RAG
RAG (Retrieval Augmented Generation) helps models answer questions about long documents by breaking them into chunks and using only the most relevant parts.
For example, when given a long annual report and asked "Does this company have an ESG policy?", RAG will:
- Split the document into chunks, e.g. of ~2000 characters
- Find chunks most relevant to ESG and policy
- Send only the top chunks to the model, e.g. top 10 chunks
- Generate an answer based on those chunks
This helps the model:
- Handle documents longer than its context window
- Focus on relevant information
- Provide more accurate answers
- Cite sources correctly
Using RAG
On the Playground, enable the RAG
checkbox and:
- Paste your (long) document in the User message box
- Set your Task (e.g. "Does this company have an ESG policy?")

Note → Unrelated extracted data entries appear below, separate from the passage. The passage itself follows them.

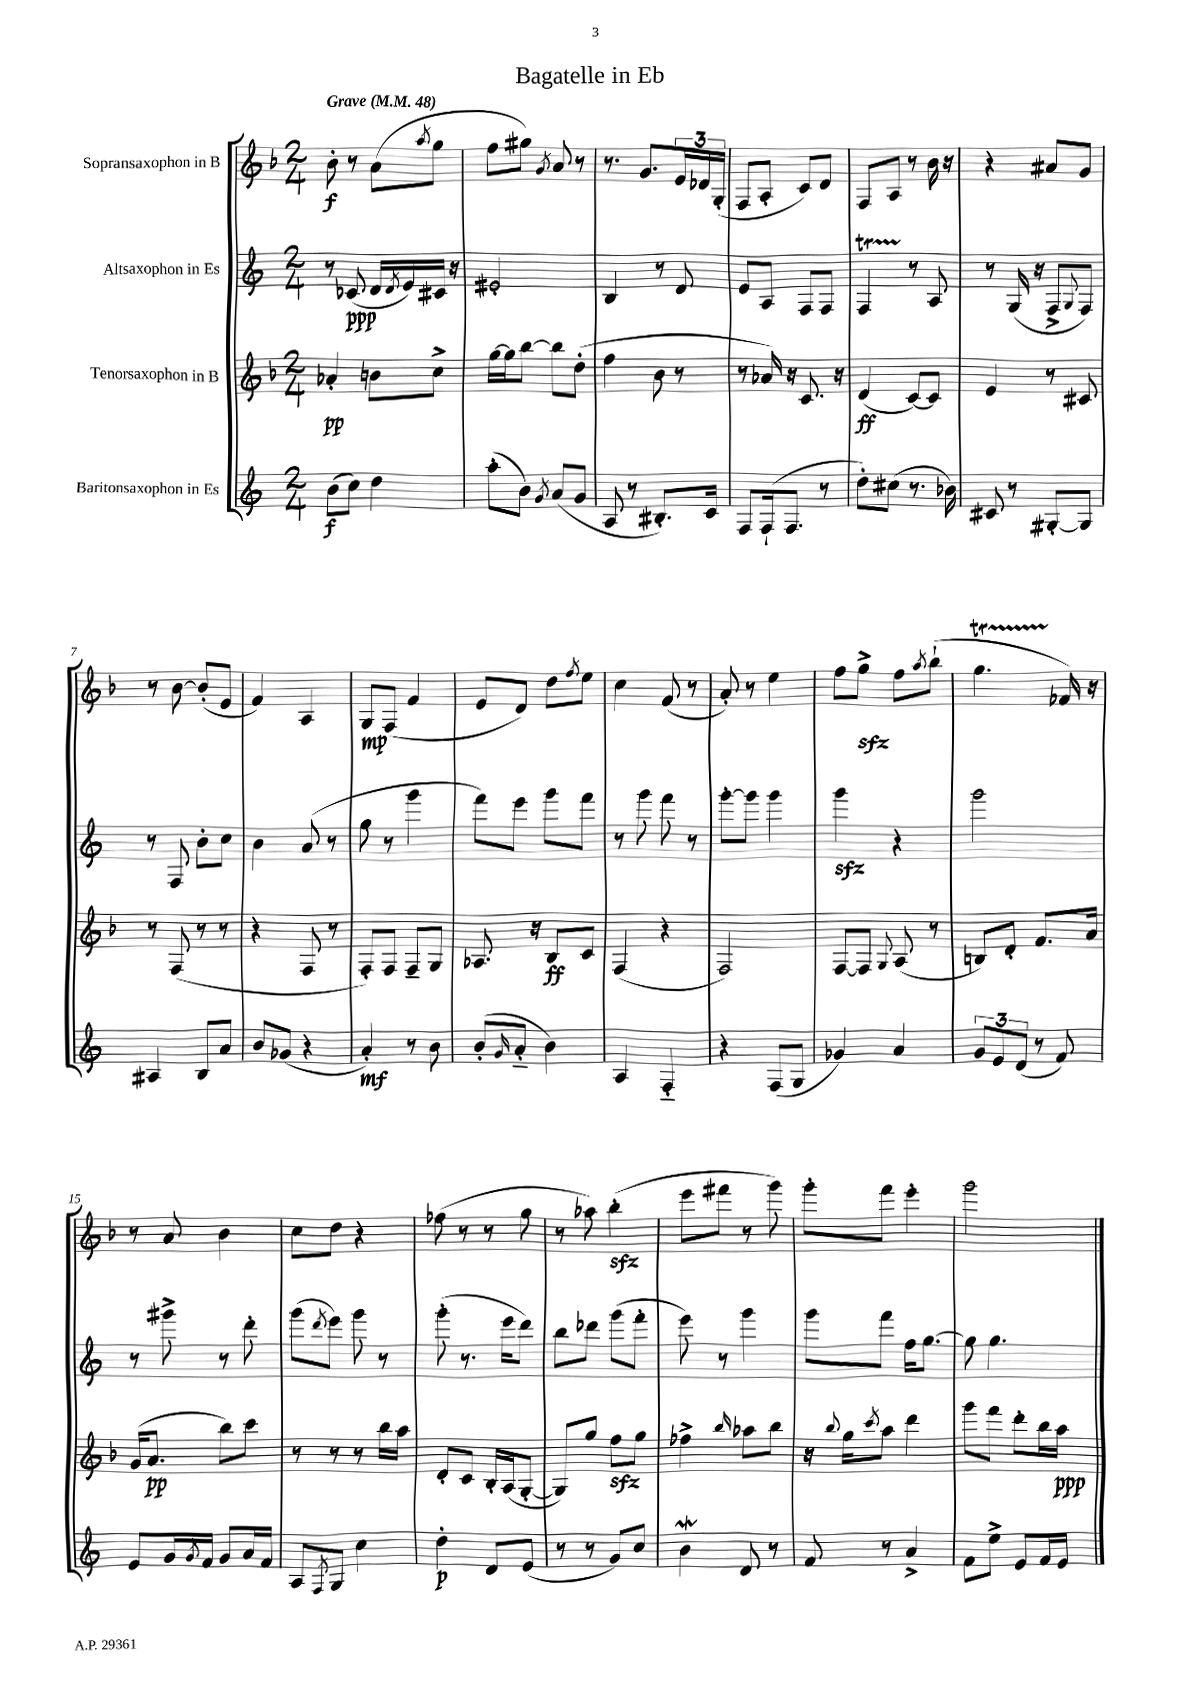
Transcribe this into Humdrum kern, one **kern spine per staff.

**kern	**dynam	**kern	**dynam	**kern	**dynam	**kern	**dynam
*part4	*part4	*part3	*part3	*part2	*part2	*part1	*part1
*staff4	*staff4	*staff3	*staff3	*staff2	*staff2	*staff1	*staff1
*I"Baritonsaxophon in Es	*	*I"Tenorsaxophon in B	*	*I"Altsaxophon in Es	*	*I"Sopransaxophon in B	*
*clefG2	*	*clefG2	*	*clefG2	*	*clefG2	*
*k[]	*	*k[b-]	*	*k[]	*	*k[b-]	*
*M2/4	*	*M2/4	*	*M2/4	*	*M2/4	*
*MM48	*	*MM48	*	*MM48	*	*MM48	*
=1	=1	=1	=1	=1	=1	=1	=1
!	!	!	!	!	!	!LO:TX:a:B:t=Grave	!
(8b\L	f	4a-X'/	pp	8r	.	8b-'\	f
8cc\J)	.	.	.	(8c-X/	ppp	8r	.
4dd\	.	8bn\L	.	16d/LL	.	(8a\L	.
.	.	.	.	8qd/	.	.	.
.	.	.	.	16e/)	.	.	.
.	.	.	.	.	.	8qaa/	.
.	.	8cc^\J	.	16c#X/JJ	.	8gg\J	.
.	.	.	.	16r	.	.	.
=2	=2	=2	=2	=2	=2	=2	=2
(8aa'\L	.	[16gg\LL	.	2e#X'/	.	8ff\L	.
.	.	16gg\J]	.	.	.	.	.
8b\J)	.	[8bb-\J	.	.	.	8gg#X\J)	.
8qg/	.	.	.	.	.	8qg/	.
(8a/L	.	8bb-\L]	.	.	.	8a/	.
8g/J	.	(8dd'\J	.	.	.	8r	.
=3	=3	=3	=3	=3	=3	=3	=3
8A/	.	4ff\	.	4B/	.	8.r	.
8r	.	.	.	.	.	.	.
.	.	.	.	.	.	8.g/L	.
8.B#X'/L)	.	8b-\	.	8r	.	.	.
.	.	8r	.	8d/	.	24e/L	.
.	.	.	.	.	.	24d-X/	.
16c/Jk	.	.	.	.	.	.	.
.	.	.	.	.	.	(24G'/JJ	.
=4	=4	=4	=4	=4	=4	=4	=4
8F/L	.	8r	.	8e/L	.	8F/L	.
(16F`/k	.	16a-X/)	.	8A/J	.	8A'/J	.
8.F/J	.	16r	.	.	.	.	.
.	.	8.c/	.	8F/L	.	8c/L)	.
8r	.	.	.	8F/J	.	8d/J	.
.	.	16r	.	.	.	.	.
=5	=5	=5	=5	=5	=5	=5	=5
8dd'\L)	.	(4d/	ff	4FT/	.	8F/L	.
(8cc#X\J	.	.	.	.	.	8A/J	.
8.r	.	[8c/L)	.	8r	.	8r	.
.	.	8c/J]	.	8A/	.	16b-\	.
16b-X\)	.	.	.	.	.	16r	.
=6	=6	=6	=6	=6	=6	=6	=6
8c#X/	.	4e/	.	8r	.	4r	.
8r	.	.	.	(16G/	.	.	.
.	.	.	.	16r	.	.	.
[8G#X'/L	.	8r	.	8F^/L	.	8a#X/L	.
.	.	.	.	8qqG/	.	.	.
8G#/J]	.	8c#X/	.	8F/J)	.	8g/J	.
!!LO:LB:g=z
=7	=7	=7	=7	=7	=7	=7	=7
4A#X/	.	8r	.	8r	.	8r	.
.	.	(8F/	.	8F/	.	[8b-\	.
8B/L	.	8r	.	8b'\L	.	(8b-'/L]	.
8a/J	.	8r	.	8cc\J	.	8e/J	.
=8	=8	=8	=8	=8	=8	=8	=8
8b/L	.	4r	.	4b\	.	4f/)	.
(8g-X/J	.	.	.	.	.	.	.
4r	.	8F/	.	(8a/	.	4A/	.
.	.	8r	.	8r	.	.	.
=9	=9	=9	=9	=9	=9	=9	=9
4a'/)	mf	8F'/L)	.	8gg\	.	8G/L	mp
.	.	8F/J	.	8r	.	(8F/J	.
8r	.	8F~/L	.	4ggg\	.	4f/	.
8b\	.	8G/J	.	.	.	.	.
=10	=10	=10	=10	=10	=10	=10	=10
(8b'/L	.	8.A-X/	.	8fff\L)	.	8e/L	.
16qqg/	.	.	.	.	.	.	.
8a/J	.	.	.	8eee\J	.	8d/J)	.
.	.	16r	.	.	.	.	.
4b\)	.	8B-/L	ff	8ggg\L	.	8dd\L	.
.	.	.	.	.	.	8qff/	.
.	.	8c/J	.	8fff\J	.	8ee\J	.
=11	=11	=11	=11	=11	=11	=11	=11
4A/	.	(4F/	.	8r	.	4cc\	.
.	.	.	.	8ggg\	.	.	.
4F/	.	4r	.	8fff\	.	(8f/	.
.	.	.	.	8r	.	8r	.
=12	=12	=12	=12	=12	=12	=12	=12
4r	.	2F/)	.	[8ggg'\L	.	8a'/)	.
.	.	.	.	8ggg\J]	.	8r	.
(8F/L	.	.	.	4ggg\	.	4ee\	.
8G/J	.	.	.	.	.	.	.
=13	=13	=13	=13	=13	=13	=13	=13
4g-X/)	.	[8F/L	.	4gggzz\	.	8ff\L	.
.	.	8F/J]	.	.	.	8ggzz^\J	.
.	.	8qqG/	.	.	.	.	.
4a/	.	(8A/	.	4r	.	8ff\L	.
.	.	.	.	.	.	8qaa/	.
.	.	8r	.	.	.	(8bb-`\J	.
=14	=14	=14	=14	=14	=14	=14	=14
12g/L	.	8Bn/L)	.	2ggg\	.	4.ggT\	.
12e/	.	.	.	.	.	.	.
.	.	8d'/J	.	.	.	.	.
(12d/J	.	.	.	.	.	.	.
8r	.	8.f/L	.	.	.	.	.
8f/)	.	.	.	.	.	16f-X/)	.
.	.	16a/Jk	.	.	.	16r	.
!!LO:LB:g=z
=15	=15	=15	=15	=15	=15	=15	=15
8e/L	.	(16g/KL	.	8r	.	8r	.
.	.	8.a/J	pp	.	.	.	.
16g/L	.	.	.	8ggg#X^\	.	8a/	.
8qg/	.	.	.	.	.	.	.
16f/JJ	.	.	.	.	.	.	.
8g/L	.	8bb-\L)	.	8r	.	4b-\	.
16a/L	.	8ccc\J	.	8ddd'\	.	.	.
16f/JJ	.	.	.	.	.	.	.
=16	=16	=16	=16	=16	=16	=16	=16
8A/L	.	8r	.	(8ggg\L	.	8cc\L	.
8qF/	.	.	.	8qddd/	.	.	.
8G/J	.	8r	.	8eee\J)	.	8dd\J	.
4cc\	.	8r	.	8ggg\	.	4r	.
.	.	16bb-\LL	.	8r	.	.	.
.	.	16aa\JJ	.	.	.	.	.
=17	=17	=17	=17	=17	=17	=17	=17
4dd'\	p	8d'/L	.	(8ggg'\	.	(8ff-X\	.
.	.	8c/J	.	8.r	.	8r	.
8d/L	.	16B-'/LL	.	.	.	8r	.
.	.	(16A/J	.	16eee\KL	.	.	.
(8e/J	.	[8G'/J	.	8ddd\J)	.	8gg\	.
=18	=18	=18	=18	=18	=18	=18	=18
8r	.	8G/L])	.	8bb\L	.	8r	.
8r	.	8gg/J	.	8ddd-X\J	.	8aa-X\)	.
8g/L)	.	8ffzz\L	.	(8ggg\L	.	(4bb-zz'\	.
8cc/J	.	8gg\J	.	8fff'\J	.	.	.
=19	=19	=19	=19	=19	=19	=19	=19
4bW\	.	4ff-X^\	.	8eee\)	.	8eee\L	.
.	.	.	.	8r	.	8fff#X\J	.
.	.	16qqbb-/	.	.	.	.	.
8d/	.	8aa-X\L	.	4ggg\	.	8r	.
8r	.	8bb-\J	.	.	.	8ggg\)	.
=20	=20	=20	=20	=20	=20	=20	=20
8f/	.	16r	.	8ggg\L	.	8ggg'\L	.
.	.	8qqbb-/	.	.	.	.	.
.	.	16gg\KL	.	.	.	.	.
.	.	8qccc/	.	.	.	.	.
8r	.	8aa\J	.	8fff\J	.	8fff\J	.
4a^/	.	4ddd\	.	16ff\KL	.	4eee'\	.
.	.	.	.	[8.gg\J	.	.	.
=21	=21	=21	=21	=21	=21	=21	=21
8f\L	.	8ggg\L	.	8gg\]	.	2ggg\	.
8ee^\J	.	8fff\J	.	4.gg\	.	.	.
8e/L	.	8ddd'\L	.	.	.	.	.
16f/L	.	16bb-\L	.	.	.	.	.
16e/JJ	.	16aa\JJ	ppp	.	.	.	.
==	==	==	==	==	==	==	==
*-	*-	*-	*-	*-	*-	*-	*-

- Adjust settings if needed:
- Chunk size: Length of text segments (default: 2000)
- # chunks: Number of relevant chunks to use (default: 10)
- System prompt: Instructions for the model (default: "Assist the user with the task using ONLY the context")
You can use this to:
- Query long documents. Ask questions about books, reports, or documentation
- Summarize sections. Get summaries of specific topics from a large document
- Find relevant parts. Locate sections most relevant to your question
- Compare sections. Ask about relationships between different parts of a document
Note: RAG disables system instructions and attachments since it uses its own prompting strategy.